If you have access to an ice bath, you can soak in it for a few minutes to help reduce muscle soreness and inflammation. Alternatively, you can use ice packs or cold compresses on the affected area for 15-20 minutes at a time.
Heat treatments can also be effective in relieving muscle soreness. You can use a heating pad, hot water bottle, or warm compress on the sore area. Soaking in a warm bath with Epsom salts can also help relax your muscles and relieve pain.
It is important to note that you should not apply ice or heat directly to the skin, and you should always wrap ice packs or heating pads in a towel to avoid skin damage. Additionally, you should not use ice or heat treatments if you have open wounds or skin conditions.
You can alternate between ice and heat treatments, or use whichever one you find more comfortable and effective for your muscle soreness.
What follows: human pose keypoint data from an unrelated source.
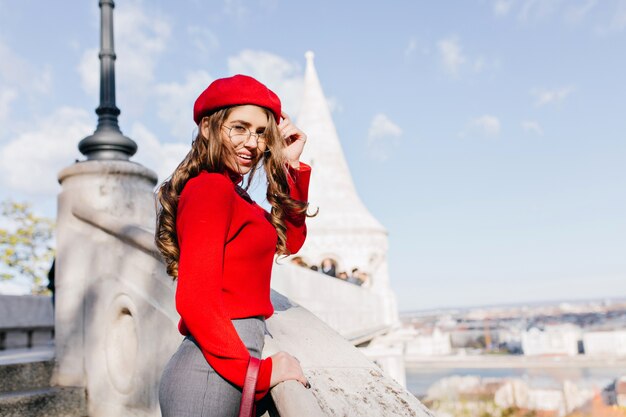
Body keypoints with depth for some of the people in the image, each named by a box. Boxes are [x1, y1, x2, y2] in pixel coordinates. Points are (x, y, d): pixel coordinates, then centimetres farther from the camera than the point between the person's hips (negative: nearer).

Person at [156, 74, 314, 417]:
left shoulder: (227, 191, 14)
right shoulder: (210, 188, -13)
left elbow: (290, 240, 20)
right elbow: (196, 301, -20)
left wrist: (292, 165, 11)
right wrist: (258, 372, -14)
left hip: (224, 365, 9)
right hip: (215, 371, -9)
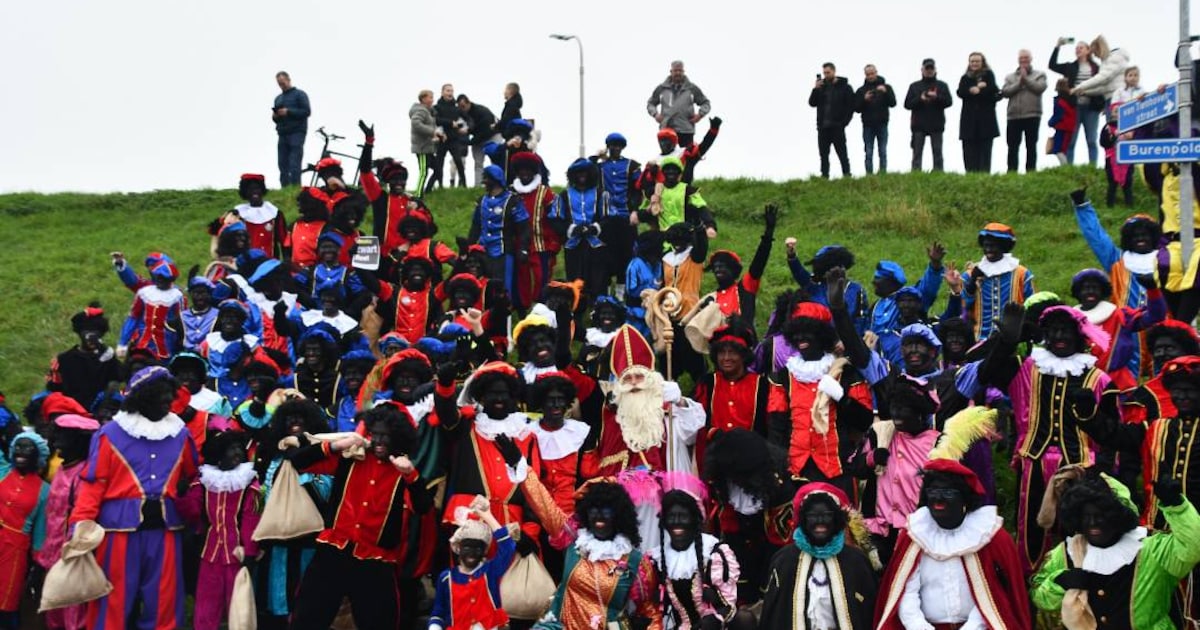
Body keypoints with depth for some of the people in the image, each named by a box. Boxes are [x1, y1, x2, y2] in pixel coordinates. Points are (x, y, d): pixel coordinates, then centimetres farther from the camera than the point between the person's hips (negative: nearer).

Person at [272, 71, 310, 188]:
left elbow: (307, 111, -7)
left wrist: (288, 112, -14)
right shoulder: (278, 98, 24)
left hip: (296, 133, -6)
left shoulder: (299, 94, 5)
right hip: (283, 134, 6)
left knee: (294, 165, -14)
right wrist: (275, 116, 2)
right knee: (283, 165, 1)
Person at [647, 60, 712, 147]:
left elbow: (706, 103, 12)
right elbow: (651, 103, 19)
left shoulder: (692, 88, 6)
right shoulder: (662, 88, 8)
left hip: (686, 130, -1)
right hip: (666, 129, 1)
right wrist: (655, 114, 0)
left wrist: (700, 114, -5)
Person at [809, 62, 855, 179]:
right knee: (823, 154, 5)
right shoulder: (821, 86, 11)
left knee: (842, 153, -2)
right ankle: (824, 176, 7)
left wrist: (843, 122, -11)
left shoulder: (844, 87, -1)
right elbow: (812, 103, 5)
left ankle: (846, 175, -2)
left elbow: (851, 106, -4)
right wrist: (815, 89, -9)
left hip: (837, 127, -4)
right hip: (823, 127, 4)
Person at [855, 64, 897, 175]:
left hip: (882, 124, 0)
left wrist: (885, 92, -19)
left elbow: (893, 103, -4)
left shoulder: (886, 87, 8)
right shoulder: (861, 90, 9)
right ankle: (869, 175, 0)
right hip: (868, 125, 0)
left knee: (883, 152, 0)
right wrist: (864, 100, -15)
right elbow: (856, 108, 2)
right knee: (869, 153, -1)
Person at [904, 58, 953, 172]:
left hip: (936, 125, 0)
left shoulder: (942, 85, 11)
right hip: (919, 125, 0)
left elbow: (949, 101, -2)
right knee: (917, 154, -2)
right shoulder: (914, 86, 12)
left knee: (937, 153, 2)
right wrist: (920, 99, -13)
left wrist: (937, 97, -18)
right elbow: (907, 104, 3)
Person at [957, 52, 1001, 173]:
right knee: (970, 151, -4)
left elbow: (992, 89, -7)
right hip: (969, 120, 2)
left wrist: (975, 90, -7)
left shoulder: (988, 75, 10)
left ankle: (984, 172, -10)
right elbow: (961, 92, -2)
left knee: (985, 149, -6)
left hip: (985, 120, -2)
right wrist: (978, 87, -12)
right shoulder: (965, 78, 16)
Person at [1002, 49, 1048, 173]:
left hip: (1032, 115, -2)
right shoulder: (1010, 77, 14)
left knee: (1031, 146, 1)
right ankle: (1011, 172, 3)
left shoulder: (1039, 75, 9)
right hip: (1014, 116, 2)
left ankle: (1031, 171, 4)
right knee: (1013, 147, 1)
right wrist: (1019, 82, -7)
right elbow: (1005, 92, -1)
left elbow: (1040, 88, -9)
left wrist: (1026, 79, -8)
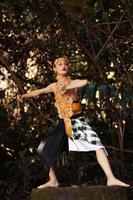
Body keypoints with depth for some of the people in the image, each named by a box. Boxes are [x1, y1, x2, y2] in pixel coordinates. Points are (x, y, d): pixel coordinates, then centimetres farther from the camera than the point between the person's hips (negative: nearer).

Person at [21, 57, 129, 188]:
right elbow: (38, 92, 26)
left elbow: (85, 82, -24)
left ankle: (111, 179, -27)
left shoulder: (73, 83, -1)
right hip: (63, 124, 4)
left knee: (97, 144, -22)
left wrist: (67, 87, -20)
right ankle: (53, 181, 11)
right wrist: (23, 96, 32)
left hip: (78, 121, -4)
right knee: (43, 149, -2)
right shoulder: (54, 86, 11)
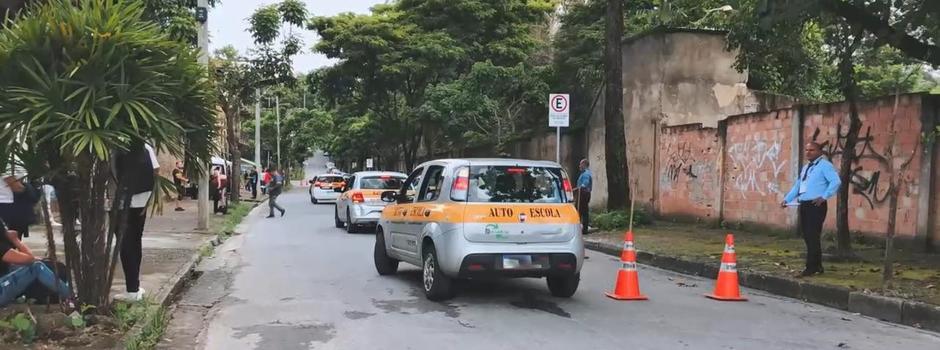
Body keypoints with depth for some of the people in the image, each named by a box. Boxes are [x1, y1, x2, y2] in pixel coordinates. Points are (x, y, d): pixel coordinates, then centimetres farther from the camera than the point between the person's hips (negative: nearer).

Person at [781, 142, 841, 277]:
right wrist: (787, 199, 14)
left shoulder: (824, 165, -6)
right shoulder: (805, 167, 21)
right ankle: (817, 266, 22)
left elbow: (836, 181, -18)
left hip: (816, 205, -9)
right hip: (804, 205, 9)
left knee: (813, 236, -9)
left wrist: (824, 197, -22)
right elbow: (797, 186, 25)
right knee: (807, 235, 11)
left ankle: (811, 268, -5)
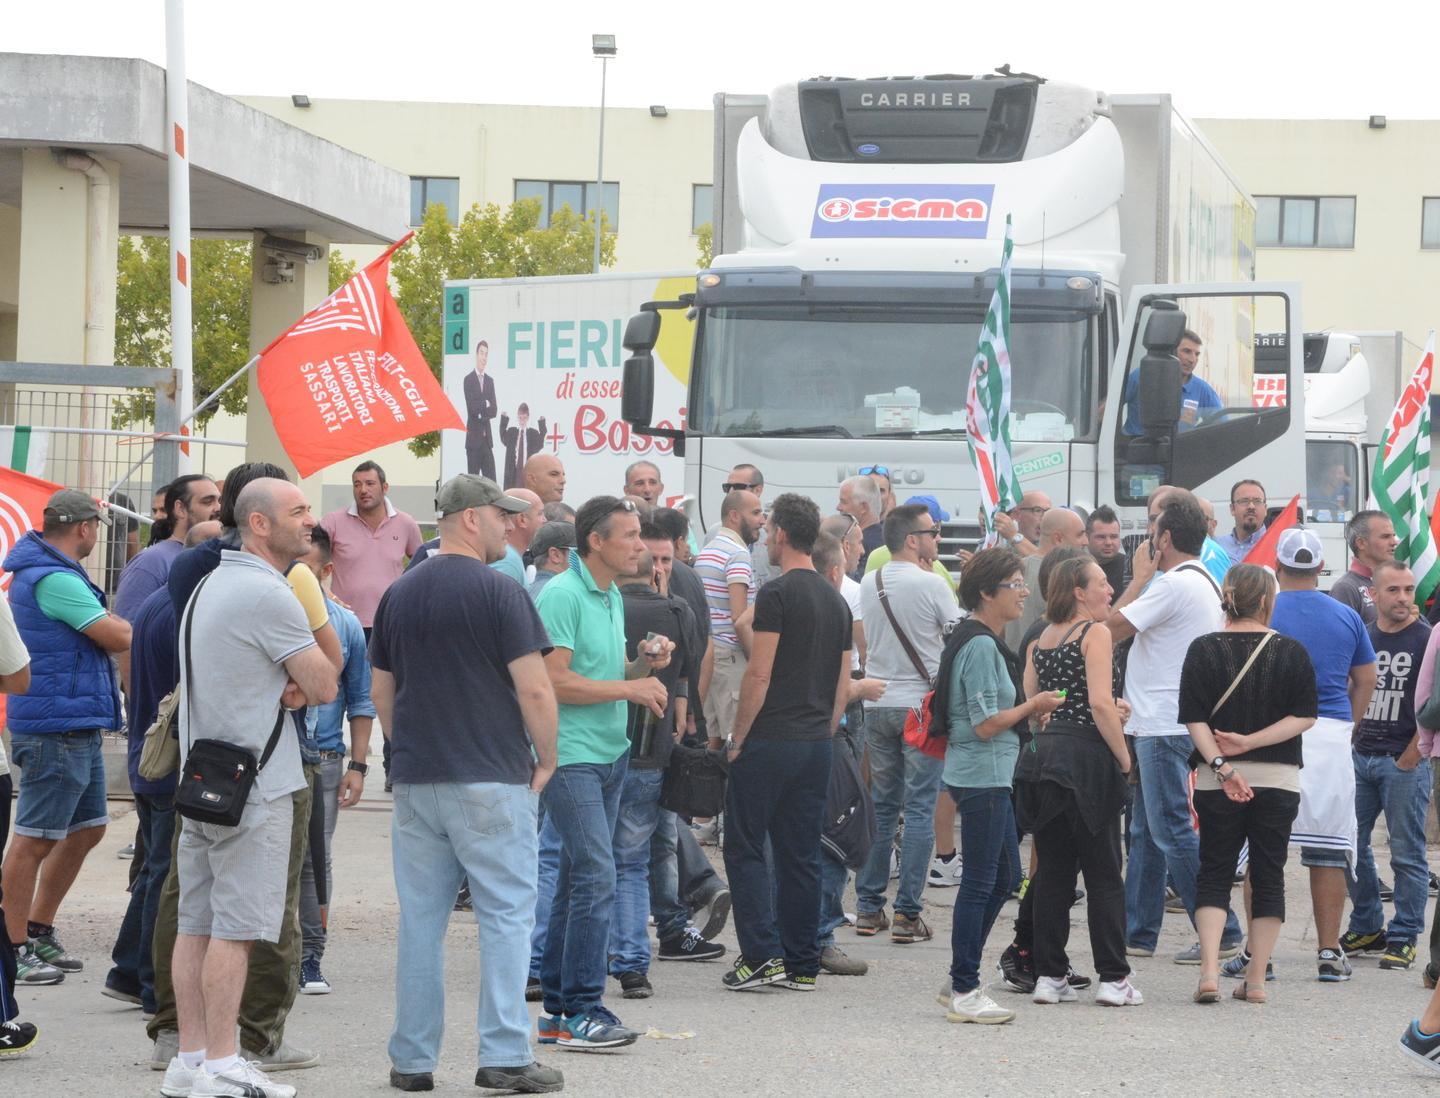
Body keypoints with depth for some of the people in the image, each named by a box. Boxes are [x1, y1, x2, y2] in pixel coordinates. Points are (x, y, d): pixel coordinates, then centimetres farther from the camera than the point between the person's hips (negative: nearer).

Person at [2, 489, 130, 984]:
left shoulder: (53, 572, 16)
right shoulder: (54, 581, -18)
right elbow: (121, 637, -18)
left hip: (79, 727, 11)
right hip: (56, 727, -11)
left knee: (87, 828, 17)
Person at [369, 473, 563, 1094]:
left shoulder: (399, 595, 10)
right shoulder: (498, 594, -9)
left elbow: (381, 692, 15)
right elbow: (534, 690, -13)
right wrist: (546, 759, 0)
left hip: (415, 781, 6)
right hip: (491, 780, -6)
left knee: (420, 920, 9)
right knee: (505, 914, 0)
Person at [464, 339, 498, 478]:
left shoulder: (490, 381, 14)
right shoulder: (468, 380, -4)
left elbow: (494, 409, 6)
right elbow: (472, 408, -15)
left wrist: (481, 413, -9)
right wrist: (486, 404, -3)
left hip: (487, 438, 5)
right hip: (473, 437, -5)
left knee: (491, 481, 0)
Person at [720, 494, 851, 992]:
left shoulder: (778, 593, -12)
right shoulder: (836, 599, 12)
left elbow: (759, 674, -15)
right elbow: (844, 683, 15)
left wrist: (738, 737, -8)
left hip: (769, 742, -7)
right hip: (816, 745, 7)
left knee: (746, 848, 0)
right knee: (801, 854, 10)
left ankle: (762, 955, -7)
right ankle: (802, 964, 10)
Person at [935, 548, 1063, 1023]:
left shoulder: (983, 641, 15)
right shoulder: (981, 646, -17)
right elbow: (987, 724, -20)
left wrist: (1029, 708, 11)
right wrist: (1032, 706, -8)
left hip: (990, 777, 11)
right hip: (982, 776, -11)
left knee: (1005, 877, 15)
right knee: (980, 884, -5)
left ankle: (960, 982, 21)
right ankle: (964, 991, 1)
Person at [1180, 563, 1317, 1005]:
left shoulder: (1203, 650, -2)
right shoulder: (1291, 652, -2)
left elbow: (1194, 719, -9)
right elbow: (1304, 716, -7)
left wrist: (1221, 764, -15)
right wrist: (1250, 743, -10)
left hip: (1217, 781, 0)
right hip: (1278, 779, 0)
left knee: (1214, 874, 7)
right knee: (1268, 877, 9)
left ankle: (1209, 970, -10)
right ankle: (1256, 980, 8)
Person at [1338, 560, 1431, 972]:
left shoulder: (1426, 640, -6)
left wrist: (1410, 757, -12)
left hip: (1405, 761, -6)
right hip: (1360, 755, 6)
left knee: (1407, 853, -2)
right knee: (1351, 846, 8)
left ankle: (1403, 938, 4)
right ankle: (1366, 928, 22)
Tiger Balm: Muscle Healer or Just a Balm?
You may want to see also
Explore related products

Massage
If you're feeling sore after a massage, there are several ways to relieve the discomfort. You can use an ice pack on any painful areas for 15 minutes at a time, a few times a day, or take an ice bath to relieve inflammation, alleviate soreness, and boost blood flow. You can also do some gentle stretches to release muscle tension, improve flexibility, and improve circulation.
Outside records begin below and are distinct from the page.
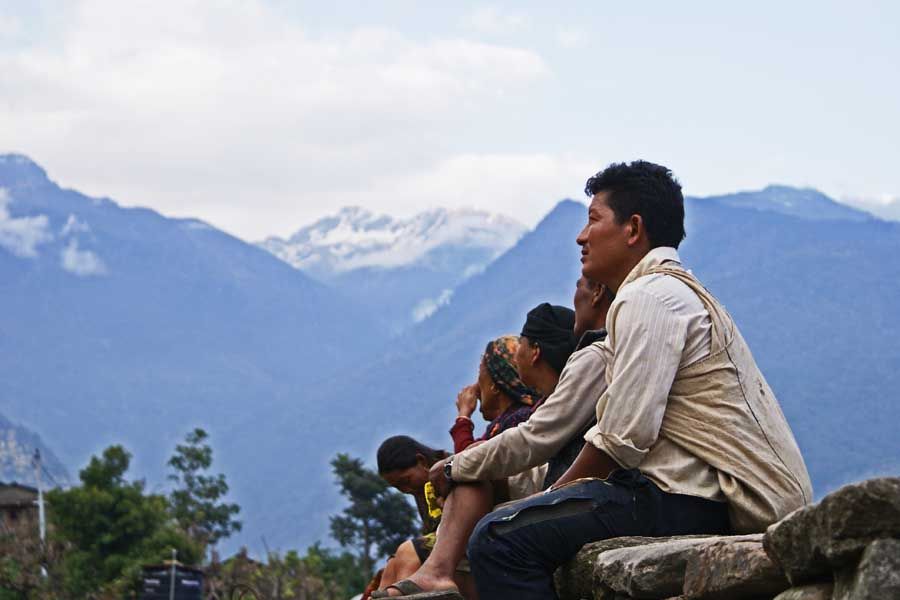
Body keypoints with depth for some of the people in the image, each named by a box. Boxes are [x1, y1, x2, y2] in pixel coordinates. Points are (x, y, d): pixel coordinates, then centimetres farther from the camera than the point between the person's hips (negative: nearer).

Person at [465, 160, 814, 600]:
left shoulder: (647, 298, -10)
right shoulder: (679, 291, 24)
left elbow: (624, 437, -16)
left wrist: (556, 494, -1)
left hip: (687, 501, -11)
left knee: (499, 539, -18)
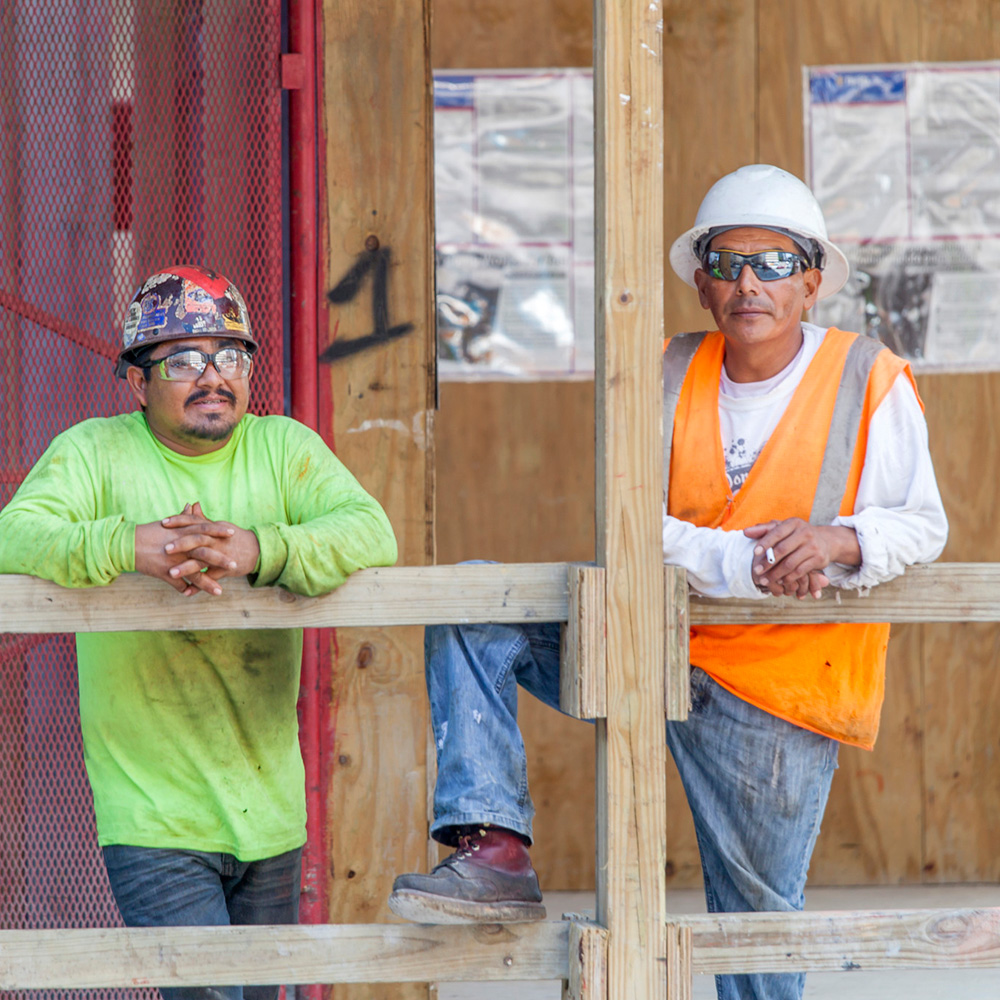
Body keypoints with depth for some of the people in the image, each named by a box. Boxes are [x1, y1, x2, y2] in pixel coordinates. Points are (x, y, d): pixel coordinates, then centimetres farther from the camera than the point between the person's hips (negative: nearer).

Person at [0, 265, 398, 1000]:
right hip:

To avoid feeling sore after a massage, opt for a massage that uses light, gentle pressure. You can also take time to rest and recharge after your massage. Elevate your feet and legs with pillows and take some time to listen to your favourite music, read a book, or sleep.
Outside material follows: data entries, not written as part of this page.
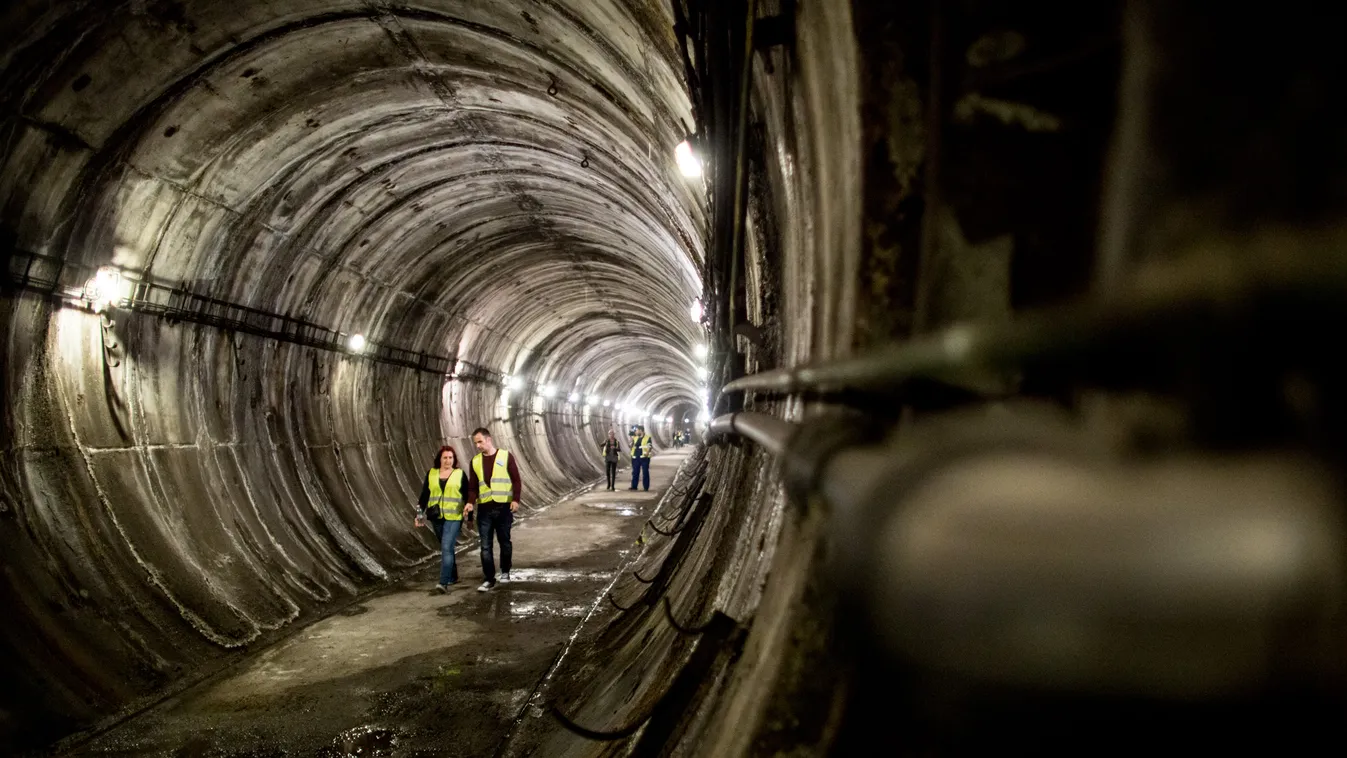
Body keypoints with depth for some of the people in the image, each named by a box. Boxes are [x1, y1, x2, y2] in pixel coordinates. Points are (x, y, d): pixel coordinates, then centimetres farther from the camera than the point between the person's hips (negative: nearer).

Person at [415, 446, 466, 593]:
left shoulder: (460, 474, 0)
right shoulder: (431, 474, 6)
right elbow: (424, 496, 8)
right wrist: (419, 514, -1)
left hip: (453, 518, -4)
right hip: (436, 518, 4)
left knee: (446, 548, -15)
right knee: (446, 548, 15)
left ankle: (443, 582, -18)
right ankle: (453, 577, 30)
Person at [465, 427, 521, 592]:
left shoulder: (505, 456, -3)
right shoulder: (475, 461, 7)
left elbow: (516, 480, -4)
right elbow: (473, 486, 8)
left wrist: (515, 499, -16)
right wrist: (471, 502, -10)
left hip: (504, 507, -2)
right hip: (484, 508, 2)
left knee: (504, 541, 11)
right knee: (485, 546, 0)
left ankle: (505, 572, 29)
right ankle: (489, 579, 6)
It's also important to drink plenty of water before and after your massage. Avoid alcoholic, sugary, and caffeinated drinks, and opt for healthy options such as coconut water, fresh fruit or vegetable juice, or herbal teas.
Exploring the Jaw: Muscles and Their Functions
You may want to see also
Explore related products

Walking
Stretching is an important recovery step, helping to reduce muscle soreness and prevent injuries. Static stretching, which involves holding a stretch without movement, is most important after activity, but it can also be done before you walk to help warm up your muscles. Kinetic stretching, or warming up muscles with movement, is also beneficial and can be done as part of your walk.
Yoga's Muscle-Toning Benefits: Fact or Fiction?
You may want to see also
Explore related products

Taking it slow
Stretching is an important recovery step in reducing muscle soreness and preventing injuries. Muscles can't react to changes in exercise or intensity effectively when they are tight, but stretching before you work out can help muscles move more effectively.
Foam rolling can also help alleviate muscle soreness. It is recommended to foam roll soon after activity and every 24 hours thereafter to reduce soreness.
It's also important to stay hydrated. To flush damaged muscle, you need fluids. A good rule of thumb is to gulp down 8 ounces of water for every 15 to 30 minutes of exercise.
Tylenol's Effectiveness in Reducing Muscle Soreness and Pain
You may want to see also
Frequently asked questions
Try going for a walk, doing some light stretching, or massaging your muscles with oil or lotion.
Take it slow when you're getting back into exercise after a break.
Use ice to reduce swelling or inflammation.
Try heat treatment, which improves blood flow to the area.